Pithart, Petr: The Firm Rock of Visegrad


It was clear to us long before Visegrad - and by "us" I mean those Czechs, Slovaks, Poles, and Hungarians who were not regarded with favour by the regimes in our countries - that after "it" was all over, we would be working closely together.

In the Czech lands, many people from the ranks of the dissidents set out at the time to learn Polish, and some even learned Hungarian. We listened to the Polish broadcasts on Radio Free Europe when the programmes aimed at Czechoslovakia were blocked by jamming. We read their samizdat publications. We travelled to Budapest (not everyone could) using only our internal identity cards as travel documents, so that we could meet with our Hungarian friends who were Czech specialists, sociologists, and economists. I travelled there to edit a literary and philosophical magazine that was aimed at both a domestic audience and the exile community. It was possible to meet our Polish counterparts - though it was not nearly as easy - on the "Czechoslovak-Polish Friendship Trail" along the summits of the northern mountain ranges that marked our common border. And such meetings occurred, even when the path was guarded by Polish soldiers with machine guns who would shout at anyone who strayed off it: Stan wojenny! - "Martial law!" - just as watchmen on the ramparts of ancient fortresses had shouted out: "Away from the walls!"

It was absolutely clear to us then that there was far more uniting us in the present than had separated us in the past. But I think we were the first to pay systematic attention to all that - and precisely to all that. We knew that the old, unhealed wounds would one day be reopened, and we wanted to be prepared for it.

I remember well that the very first foreign visit - if we can call it that - was undertaken by a delegation from the Civic Forum post-revolution political movement that went to Poland in early December 1989, only days after the Czechoslovak regime had begun to fall apart. We went to Těšín, a town divided by the state border. And there on the border we were met - if I'm not mistaken - by Andrzej Jagodziński and then, in the Hotel Piast, by Adam Michnik.

What united us then, and to this day, was the unrepeatable experience of living under undemocratic, totalitarian regimes, as well as the experience of unsuccessful revolts against the system. We knew that Europeans to the west of the Iron Curtain had only very vague notions of all that, if they had any idea at all, and that they would not then, or later, ask many penetrating questions.

It was only logical that the Presidents - the dissidents Havel, Walesa, and Göncz - agreed on cooperation among the Visegrad countries. And it was also to be expected that some of their successors would call the importance of Visegrad into question and make it known in various ways that they had no interest in such a community. In the end, however, the common interests of the countries in the centre of Central Europe, a region otherwise torn by divergent aims, always prevailed.

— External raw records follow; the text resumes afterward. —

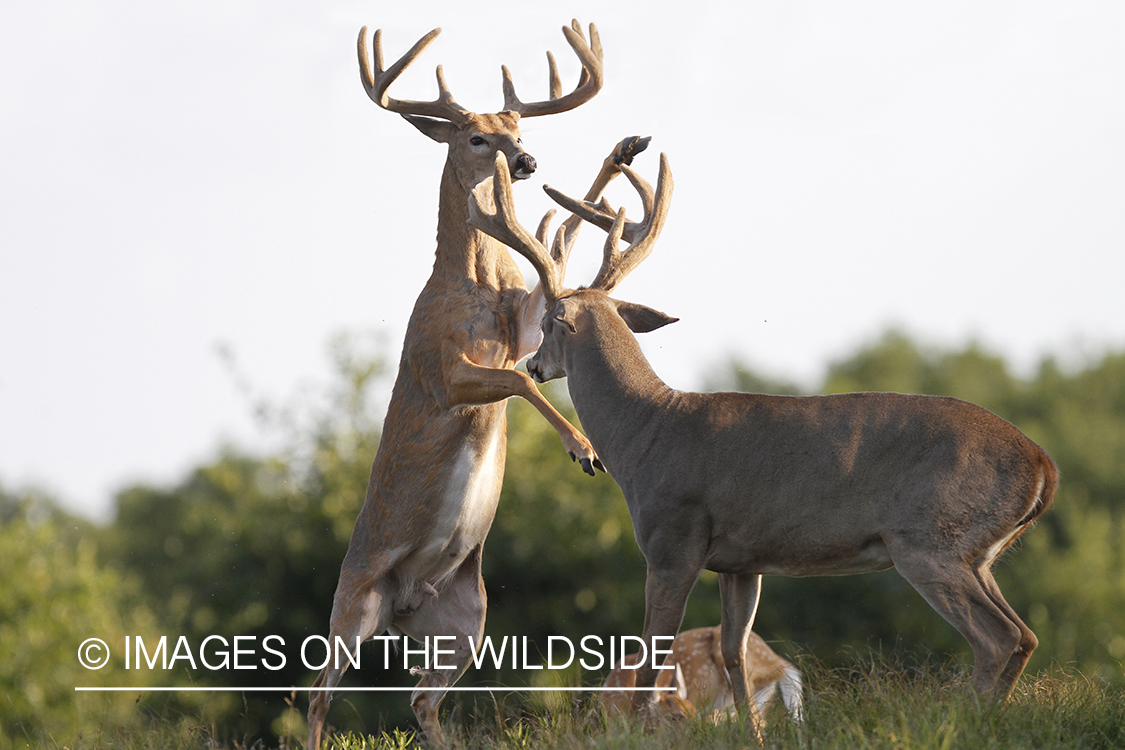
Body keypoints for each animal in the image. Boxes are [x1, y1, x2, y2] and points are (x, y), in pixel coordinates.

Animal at [308, 23, 652, 750]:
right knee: (316, 696)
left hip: (468, 619)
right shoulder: (444, 370)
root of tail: (402, 605)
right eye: (473, 137)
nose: (524, 160)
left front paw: (624, 150)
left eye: (516, 125)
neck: (473, 285)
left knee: (421, 701)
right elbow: (518, 381)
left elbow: (563, 244)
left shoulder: (521, 322)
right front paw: (584, 450)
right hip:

At one point, when scepticism regarding Visegrad had once more come to a head (this time from the Czech side), we Czechs met with the local Hungarians in the Slovak town of Dunajská Streda, near the Danube River, to set up a special Visegrad imprint with the Kalligram publishing house, so that Poles, Hungarians, and Slovaks would have access to unfamiliar Czech literature which could help break down the stereotypical notions they may have had of Czechs. And vice versa... We told ourselves that if our politicians were letting us down at the moment, then we intellectuals had to step into the breach.

In a Europe that is uniting, our voice should be heard, both now and in the future, as a common voice. Not necessarily in everything, but in what is essential, always.

It is by no means certain that this will happen. The voices of a new European nationalism, particularly in Central Europe, are growing louder and louder. The danger is that interest in the articulation of common experiences on European soil will be drowned out by the voices of narrow national interests. It would be short-sighted to let this happen, and we would pay a heavy price for it. As we already have, more than once.

May Visegrad have the steadfastness and the strength and the endurance of the Danube River that flows far beneath it. Those three kings back in 1335 knew very well why they chose that place to meet, on a solid outcrop high above the Danube. They did so because they wanted the majesty of the silent and powerful river to remind them that there are values that stand above the daily conflicts and squabbles of neighbors.


Petr Pithart
Political scientist, essayist, Charter 77 activist. Czech Prime Minister in 1990-1992, Speaker of the Senate 1996-1998 and 2000-2004, since 2004 Deputy Speaker of the Senate.